§ Given records:
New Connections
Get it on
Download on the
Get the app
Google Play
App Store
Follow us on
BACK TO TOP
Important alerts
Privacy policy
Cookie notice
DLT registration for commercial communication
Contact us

§ Goal of the exercise: Restate the listing word for word.

§ Result for this task:
New Connections
Get it on
Download on the
Get the app
Google Play
App Store
Follow us on
BACK TO TOP
Important alerts
Privacy policy
Cookie notice
DLT registration for commercial communication
Contact us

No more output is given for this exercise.